When you're in the air you're in a lot of air, so we go up there and practice things that will make me able to land. Everything I've done so far applies... we practice handling the airplane in slow flight because on landing, it's slow. We practice finding airspeeds and altitudes because that's what has to be balanced. You land an airplane by getting it into a state where the wings aren't lifting it up anymore... but if it's 10 feet above the ground when this happens, things will be uncomfortable. Same for if it's at the wrong angle or a the wrong place in the runway. So everything is timing and tradeoffs and adjustments and feeling.
There's not much to takeoffs because the airplane is going from a flat controlled place to the air, where there's lots of room. It's like jumping off a cliff... the jump is no big deal. You can jump off any cliff in the world. There's always going to be air there, and you'll always find your place in it. Maybe the Wright brothers had trouble taking off, but ever since then we've been pretty good at making shapes that fly, so it takes a student 2-3 takeoffs to feel okay about it. I was taking off by myself at lesson 3... it didn't look straight and pretty but we were airborne.

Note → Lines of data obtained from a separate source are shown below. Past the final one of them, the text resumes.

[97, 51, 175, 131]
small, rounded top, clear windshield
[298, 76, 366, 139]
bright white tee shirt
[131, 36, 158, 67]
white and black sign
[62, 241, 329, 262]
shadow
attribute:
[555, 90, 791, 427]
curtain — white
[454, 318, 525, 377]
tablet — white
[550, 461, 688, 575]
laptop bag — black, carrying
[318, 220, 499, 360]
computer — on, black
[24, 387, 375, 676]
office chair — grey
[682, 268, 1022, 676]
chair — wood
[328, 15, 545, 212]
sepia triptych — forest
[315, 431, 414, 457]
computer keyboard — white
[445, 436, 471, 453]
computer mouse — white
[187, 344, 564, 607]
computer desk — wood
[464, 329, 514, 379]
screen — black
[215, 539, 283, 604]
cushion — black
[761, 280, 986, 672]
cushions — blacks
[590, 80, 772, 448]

In head-case news, I've been feeling pretty good and relaxed lately but last night was funny, because when we got the airplane back to its home there was a crowd of people pushing planes inside the hangar because of the storm coming in, and this guy looks at me walking up and says, "ARE YOU OKAY?" Guess I'm not as chill as I thought! Well, we'd been landing and taking off for an hour and a half, it was tense, requires a lot of focused, maybe I just looked focused still? Nah, probably look freaked out. Good thing I still have like a million hours to go until I get done and can take passengers, I don't think people like when their pilot looks scared.